I don’t want Cooper to go to a mainstream kindergarten. It makes me feel completely helpless and out of control.I remember when Cooper was 3 or so and Jamie and I talked about how lucky we were in the sense that Cooper wouldn’t have to start kindergarten until he was almost 6 years old. His birthday fell in a way that we could have him wait. And I remember thinking…he will be fine by then. By 6 he will be talking. He will know what is going on. He will obviously be potty trained. By 6 we are going to be OK. When you have a 3 year old age 6 seems like a million years away.

And now, here we are.

I am skipping the kindergarten open house next week.
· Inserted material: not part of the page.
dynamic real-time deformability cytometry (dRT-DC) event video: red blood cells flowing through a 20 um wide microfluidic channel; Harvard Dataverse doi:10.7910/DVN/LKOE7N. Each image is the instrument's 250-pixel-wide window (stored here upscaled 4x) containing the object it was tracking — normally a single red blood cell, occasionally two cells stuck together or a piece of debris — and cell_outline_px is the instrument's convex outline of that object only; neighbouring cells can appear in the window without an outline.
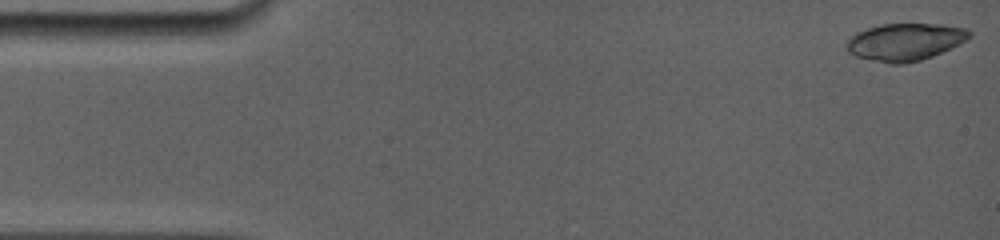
{"species": "common noctule bat (a hibernating species)", "species_latin": "Nyctalus noctula", "temperature_condition": "room temperature", "stored_images_in_passage": 10, "camera_frame_rate_fps": 5000, "um_per_image_px": 0.085, "animal": {"sex": "female", "body_mass_g": 19.0, "forearm_length_mm": 56.7}, "frame": {"image": 1, "passage_image": 1, "time_ms": 0.0, "image_size_px": [1000, 240], "cell_outline_px": [[972, 36], [932, 56], [920, 60], [904, 64], [888, 64], [856, 56], [848, 52], [844, 44], [856, 32], [868, 28], [884, 24], [944, 24], [964, 28], [972, 32]], "centroid_in_image_um": [76.89, 3.56], "position_along_channel_um": 8.1, "area_um2": 26.47}}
I refuse to go actually. Of course I will meet his teacher and get to know her. And I am excited to have another person in our lives that will help Cooper thrive. All of that is great. But, I know that Cooper’s first day of school won’t be any different than any other day. He won’t understand what is happening. He won’t care. There will be no school shopping together. There will most likely be no ‘real’ first day of school picture. And the list goes on.
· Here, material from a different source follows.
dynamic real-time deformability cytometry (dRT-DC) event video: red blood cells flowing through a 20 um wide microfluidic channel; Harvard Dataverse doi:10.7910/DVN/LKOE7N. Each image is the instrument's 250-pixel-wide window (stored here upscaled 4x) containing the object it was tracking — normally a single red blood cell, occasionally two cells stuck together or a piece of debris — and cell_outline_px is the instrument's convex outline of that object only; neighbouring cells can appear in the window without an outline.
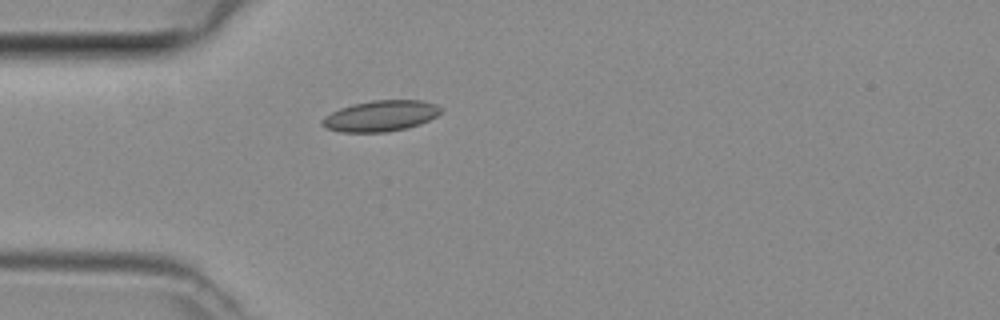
{"species": "common noctule bat (a hibernating species)", "species_latin": "Nyctalus noctula", "temperature_condition": "room temperature", "stored_images_in_passage": 2, "camera_frame_rate_fps": 3000, "um_per_image_px": 0.085, "animal": {"sex": "female", "body_mass_g": 29.2, "forearm_length_mm": 56.3}, "frame": {"image": 1, "passage_image": 2, "time_ms": 0.333, "image_size_px": [1000, 320], "cell_outline_px": [[444, 112], [420, 124], [388, 132], [340, 132], [328, 128], [320, 124], [320, 120], [332, 112], [340, 108], [352, 104], [372, 100], [420, 100], [436, 104]], "centroid_in_image_um": [32.35, 9.85], "position_along_channel_um": 52.6, "area_um2": 21.33}}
I can talk more about my thoughts on that later I guess.

When I get sad about Cooper I watch this video by Kristi Rieger Campbell. I think I’ve watched it a 100 times. This video is my absolute favorite! Prepare to cry. She sums it up perfectly. “Having a  child with specials needs sometimes makes us feel sad, jealous and a little bit cheated.”

Check her out at Finding Ninee.


3 thoughts on “Having a Child With Special Needs….

  1. I cry everytime I watch this. Ps In my state, Landon will go to Kindergarten at age 4. No way in hell. So I am fighting and I may homeschool. Life is so different than I ever imagined.

  2. When Bennett was 2 he got sick, then I realized I had a lifelong commitment as far as his care, and part of that was school choice. I also came to know that I actually HAD choices (long story) while so many people I was getting to know in the community did not. He went to a Special Needs school until he was of Kindergarten age and then I figured…OK I would give it a try since…well, Bennett can be a social kid. He just can’t really talk, read, write, watch a show, and hulks out from time to time. I mean…I get like that. But I did not at the time understand how severe his disabilities were. Didn’t understand what echolalia was. I was in recovery of sorts. So I tried public school kindergarten. It was a new stack on my guilt sandwich. The system seems to be geared towards kids who are “easy” or at least “easier” or those that have less complicated situations.

    I hope you have a great Intervention Specialist or whatever they are called in your town. They can make all the difference. Bennett did pretty well with his first. She left the second just blew it all to pieces.